Segment Start: GIVEN RECORDS
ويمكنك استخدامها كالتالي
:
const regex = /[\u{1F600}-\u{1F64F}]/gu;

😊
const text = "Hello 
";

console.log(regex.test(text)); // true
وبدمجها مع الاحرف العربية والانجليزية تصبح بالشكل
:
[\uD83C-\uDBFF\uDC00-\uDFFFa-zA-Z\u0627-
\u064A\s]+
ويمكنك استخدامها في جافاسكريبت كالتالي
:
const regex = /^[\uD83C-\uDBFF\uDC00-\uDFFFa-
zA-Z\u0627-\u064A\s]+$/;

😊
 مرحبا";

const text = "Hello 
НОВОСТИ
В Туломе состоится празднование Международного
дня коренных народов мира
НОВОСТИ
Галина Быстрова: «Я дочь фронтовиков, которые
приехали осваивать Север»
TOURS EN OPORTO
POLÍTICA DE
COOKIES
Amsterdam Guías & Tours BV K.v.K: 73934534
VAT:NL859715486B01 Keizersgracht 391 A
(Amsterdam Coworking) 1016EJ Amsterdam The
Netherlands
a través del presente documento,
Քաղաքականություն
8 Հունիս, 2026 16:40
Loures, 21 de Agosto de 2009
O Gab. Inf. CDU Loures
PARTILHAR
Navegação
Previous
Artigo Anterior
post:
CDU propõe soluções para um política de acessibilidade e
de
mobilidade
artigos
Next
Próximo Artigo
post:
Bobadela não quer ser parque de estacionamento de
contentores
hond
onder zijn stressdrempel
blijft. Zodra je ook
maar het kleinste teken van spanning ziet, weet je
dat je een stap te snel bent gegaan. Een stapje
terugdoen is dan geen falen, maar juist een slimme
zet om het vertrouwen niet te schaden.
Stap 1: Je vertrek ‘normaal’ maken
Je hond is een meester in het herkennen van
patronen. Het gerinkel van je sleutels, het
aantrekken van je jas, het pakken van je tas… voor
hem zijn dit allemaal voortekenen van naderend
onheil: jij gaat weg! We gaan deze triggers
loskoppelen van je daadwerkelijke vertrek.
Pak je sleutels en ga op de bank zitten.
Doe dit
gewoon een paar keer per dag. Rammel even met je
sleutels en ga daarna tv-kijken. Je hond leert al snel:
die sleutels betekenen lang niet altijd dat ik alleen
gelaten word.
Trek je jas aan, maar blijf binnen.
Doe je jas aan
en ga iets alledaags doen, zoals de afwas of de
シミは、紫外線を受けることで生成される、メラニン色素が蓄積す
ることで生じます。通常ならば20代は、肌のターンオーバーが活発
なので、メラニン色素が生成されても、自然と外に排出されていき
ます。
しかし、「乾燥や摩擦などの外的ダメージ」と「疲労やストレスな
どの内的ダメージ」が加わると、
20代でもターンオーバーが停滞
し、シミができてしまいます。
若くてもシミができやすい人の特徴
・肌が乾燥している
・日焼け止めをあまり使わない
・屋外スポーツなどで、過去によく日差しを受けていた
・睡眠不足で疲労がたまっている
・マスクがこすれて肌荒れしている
Segment End: GIVEN RECORDS
Segment Start: GIVEN RECORDS
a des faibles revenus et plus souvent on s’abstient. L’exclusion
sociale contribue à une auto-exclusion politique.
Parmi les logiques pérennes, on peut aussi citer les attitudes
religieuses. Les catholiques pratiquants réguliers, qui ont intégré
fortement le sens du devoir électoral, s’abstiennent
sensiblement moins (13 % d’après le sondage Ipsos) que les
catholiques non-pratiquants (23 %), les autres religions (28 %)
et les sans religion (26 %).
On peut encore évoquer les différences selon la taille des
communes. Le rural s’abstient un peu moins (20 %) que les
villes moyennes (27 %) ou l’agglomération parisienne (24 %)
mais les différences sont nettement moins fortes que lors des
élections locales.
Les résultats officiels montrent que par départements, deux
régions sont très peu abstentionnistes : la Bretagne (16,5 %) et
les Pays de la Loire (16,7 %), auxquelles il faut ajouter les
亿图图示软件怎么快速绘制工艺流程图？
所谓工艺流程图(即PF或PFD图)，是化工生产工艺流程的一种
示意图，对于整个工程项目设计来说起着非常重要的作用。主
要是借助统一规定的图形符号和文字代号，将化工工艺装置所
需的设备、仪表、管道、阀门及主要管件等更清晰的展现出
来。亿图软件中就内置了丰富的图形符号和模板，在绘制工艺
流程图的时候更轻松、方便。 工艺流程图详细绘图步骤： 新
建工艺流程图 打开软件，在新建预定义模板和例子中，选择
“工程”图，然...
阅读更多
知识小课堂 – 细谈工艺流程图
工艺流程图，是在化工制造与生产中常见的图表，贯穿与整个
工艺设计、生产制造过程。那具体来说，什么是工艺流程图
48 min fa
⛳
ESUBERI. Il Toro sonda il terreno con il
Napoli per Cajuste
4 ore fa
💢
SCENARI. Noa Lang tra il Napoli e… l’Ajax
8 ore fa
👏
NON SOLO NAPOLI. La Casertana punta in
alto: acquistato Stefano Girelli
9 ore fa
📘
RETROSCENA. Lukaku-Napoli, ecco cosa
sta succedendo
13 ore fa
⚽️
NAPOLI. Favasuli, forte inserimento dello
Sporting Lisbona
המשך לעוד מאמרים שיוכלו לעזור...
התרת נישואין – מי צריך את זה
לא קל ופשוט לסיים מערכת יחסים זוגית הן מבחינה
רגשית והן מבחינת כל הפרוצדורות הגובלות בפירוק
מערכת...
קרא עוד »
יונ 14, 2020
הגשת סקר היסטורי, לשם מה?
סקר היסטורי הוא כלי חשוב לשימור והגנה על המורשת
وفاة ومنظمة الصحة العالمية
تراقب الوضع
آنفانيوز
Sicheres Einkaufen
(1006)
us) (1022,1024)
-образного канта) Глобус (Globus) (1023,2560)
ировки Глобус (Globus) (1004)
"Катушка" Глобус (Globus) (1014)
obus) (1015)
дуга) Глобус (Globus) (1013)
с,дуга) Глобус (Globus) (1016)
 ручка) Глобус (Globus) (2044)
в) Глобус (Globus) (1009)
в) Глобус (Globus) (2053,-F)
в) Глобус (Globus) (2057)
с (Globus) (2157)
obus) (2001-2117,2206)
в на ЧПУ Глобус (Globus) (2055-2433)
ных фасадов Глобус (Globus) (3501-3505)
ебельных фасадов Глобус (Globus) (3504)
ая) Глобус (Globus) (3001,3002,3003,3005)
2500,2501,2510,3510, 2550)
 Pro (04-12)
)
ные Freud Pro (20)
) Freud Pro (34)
Segment End: GIVEN RECORDS
Segment Start: GIVEN RECORDS
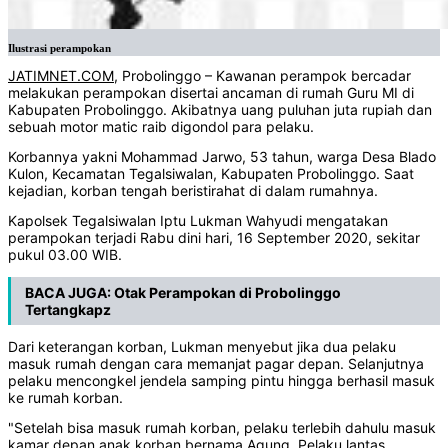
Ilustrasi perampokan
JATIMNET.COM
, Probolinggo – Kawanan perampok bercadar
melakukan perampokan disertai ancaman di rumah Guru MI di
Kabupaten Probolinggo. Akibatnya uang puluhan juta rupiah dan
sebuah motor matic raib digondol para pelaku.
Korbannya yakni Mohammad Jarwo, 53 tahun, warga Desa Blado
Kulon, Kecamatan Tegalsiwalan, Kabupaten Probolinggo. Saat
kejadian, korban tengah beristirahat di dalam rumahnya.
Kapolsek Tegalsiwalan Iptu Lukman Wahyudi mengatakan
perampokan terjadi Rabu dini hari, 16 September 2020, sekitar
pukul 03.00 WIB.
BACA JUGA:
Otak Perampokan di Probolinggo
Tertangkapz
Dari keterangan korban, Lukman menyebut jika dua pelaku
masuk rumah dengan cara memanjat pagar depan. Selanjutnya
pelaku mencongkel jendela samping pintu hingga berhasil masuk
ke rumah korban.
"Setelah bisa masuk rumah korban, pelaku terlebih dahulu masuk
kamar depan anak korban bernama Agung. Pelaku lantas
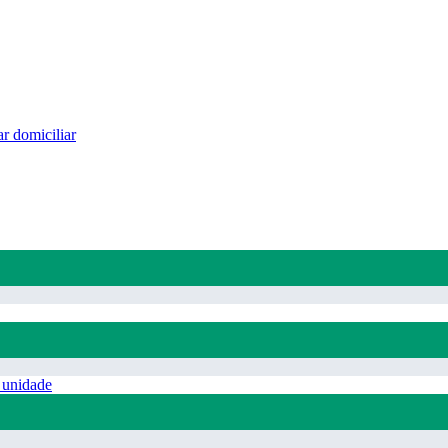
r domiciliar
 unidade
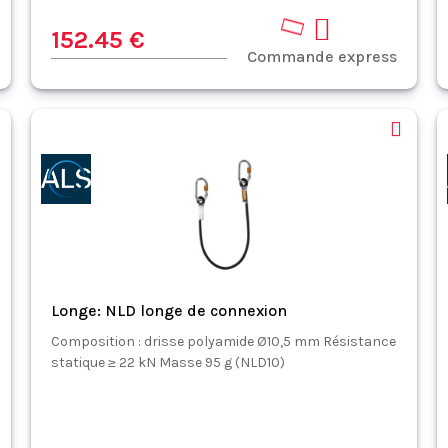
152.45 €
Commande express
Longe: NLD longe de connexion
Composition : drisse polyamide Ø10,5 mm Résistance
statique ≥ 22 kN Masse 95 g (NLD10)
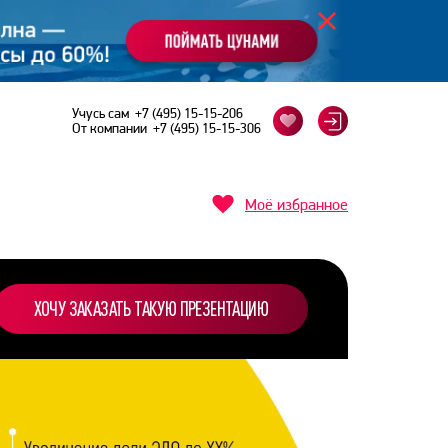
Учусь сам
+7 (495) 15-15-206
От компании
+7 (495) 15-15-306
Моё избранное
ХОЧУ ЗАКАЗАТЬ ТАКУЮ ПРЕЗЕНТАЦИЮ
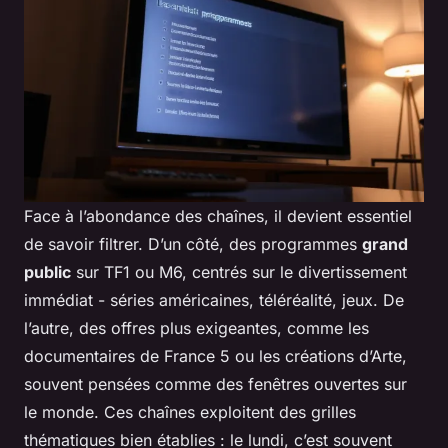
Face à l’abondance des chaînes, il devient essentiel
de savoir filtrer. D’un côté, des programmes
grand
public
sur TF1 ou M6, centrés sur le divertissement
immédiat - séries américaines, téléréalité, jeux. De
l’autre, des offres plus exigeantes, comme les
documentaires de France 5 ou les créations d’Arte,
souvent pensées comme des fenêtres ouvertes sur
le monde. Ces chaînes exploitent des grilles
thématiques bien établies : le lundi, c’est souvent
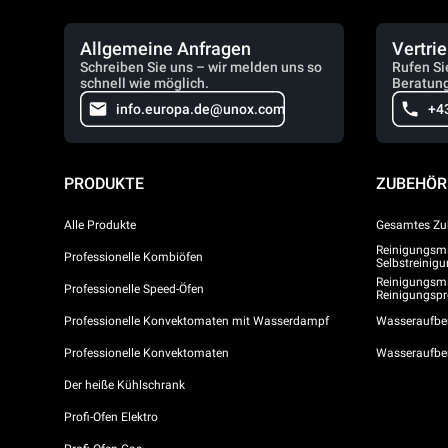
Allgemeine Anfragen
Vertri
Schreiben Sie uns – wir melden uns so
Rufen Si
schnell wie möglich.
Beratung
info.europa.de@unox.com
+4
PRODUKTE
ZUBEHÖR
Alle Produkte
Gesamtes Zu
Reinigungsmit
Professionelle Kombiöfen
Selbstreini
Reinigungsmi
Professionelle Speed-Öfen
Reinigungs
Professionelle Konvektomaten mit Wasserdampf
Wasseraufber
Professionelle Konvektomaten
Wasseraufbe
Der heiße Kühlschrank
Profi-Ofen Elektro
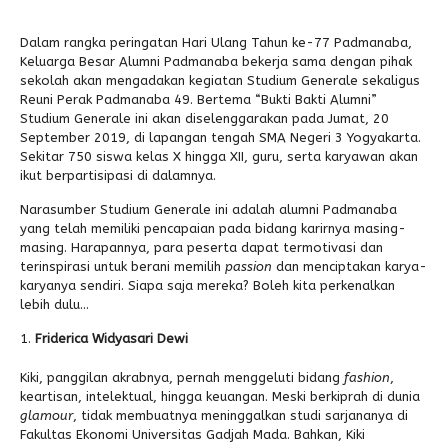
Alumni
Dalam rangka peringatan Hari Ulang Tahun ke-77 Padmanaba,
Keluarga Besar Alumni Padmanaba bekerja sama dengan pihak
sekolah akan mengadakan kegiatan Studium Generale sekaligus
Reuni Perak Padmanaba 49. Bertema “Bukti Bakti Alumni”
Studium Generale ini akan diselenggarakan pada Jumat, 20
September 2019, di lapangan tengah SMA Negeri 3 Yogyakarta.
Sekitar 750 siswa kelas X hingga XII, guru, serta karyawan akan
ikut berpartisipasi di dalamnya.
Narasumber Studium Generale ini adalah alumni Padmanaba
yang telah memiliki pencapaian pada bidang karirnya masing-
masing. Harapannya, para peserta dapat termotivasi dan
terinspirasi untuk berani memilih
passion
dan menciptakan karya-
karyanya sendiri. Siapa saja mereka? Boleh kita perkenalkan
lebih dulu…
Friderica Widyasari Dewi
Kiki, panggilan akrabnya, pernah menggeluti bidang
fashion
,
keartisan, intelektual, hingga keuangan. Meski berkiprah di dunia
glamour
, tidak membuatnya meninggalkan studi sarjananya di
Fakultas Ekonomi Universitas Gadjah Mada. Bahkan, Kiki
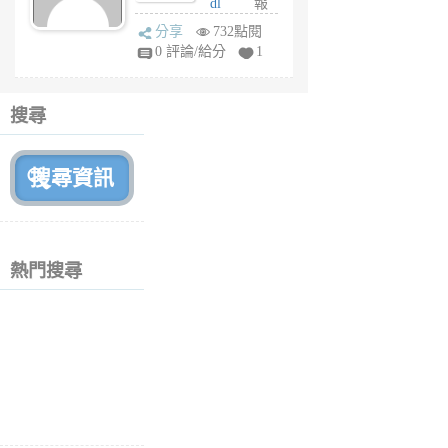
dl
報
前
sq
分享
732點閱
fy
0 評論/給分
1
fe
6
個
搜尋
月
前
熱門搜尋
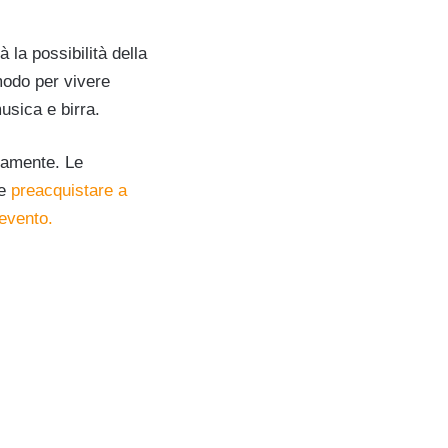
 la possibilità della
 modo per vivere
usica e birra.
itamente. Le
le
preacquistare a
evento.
Segment End: GIVEN RECORDS
Reproduce the entries from the line containing "Face à l’abondance" to the line containing "Profi-Ofen Elektro", including both of those lines. Omit the picture markers from your copy.

YOUR RESPONSE =>
Face à l’abondance des chaînes, il devient essentiel
de savoir filtrer. D’un côté, des programmes
grand
public
sur TF1 ou M6, centrés sur le divertissement
immédiat - séries américaines, téléréalité, jeux. De
l’autre, des offres plus exigeantes, comme les
documentaires de France 5 ou les créations d’Arte,
souvent pensées comme des fenêtres ouvertes sur
le monde. Ces chaînes exploitent des grilles
thématiques bien établies : le lundi, c’est souvent
Allgemeine Anfragen
Vertri
Schreiben Sie uns – wir melden uns so
Rufen Si
schnell wie möglich.
Beratung
info.europa.de@unox.com
+4
PRODUKTE
ZUBEHÖR
Alle Produkte
Gesamtes Zu
Reinigungsmit
Professionelle Kombiöfen
Selbstreini
Reinigungsmi
Professionelle Speed-Öfen
Reinigungs
Professionelle Konvektomaten mit Wasserdampf
Wasseraufber
Professionelle Konvektomaten
Wasseraufbe
Der heiße Kühlschrank
Profi-Ofen Elektro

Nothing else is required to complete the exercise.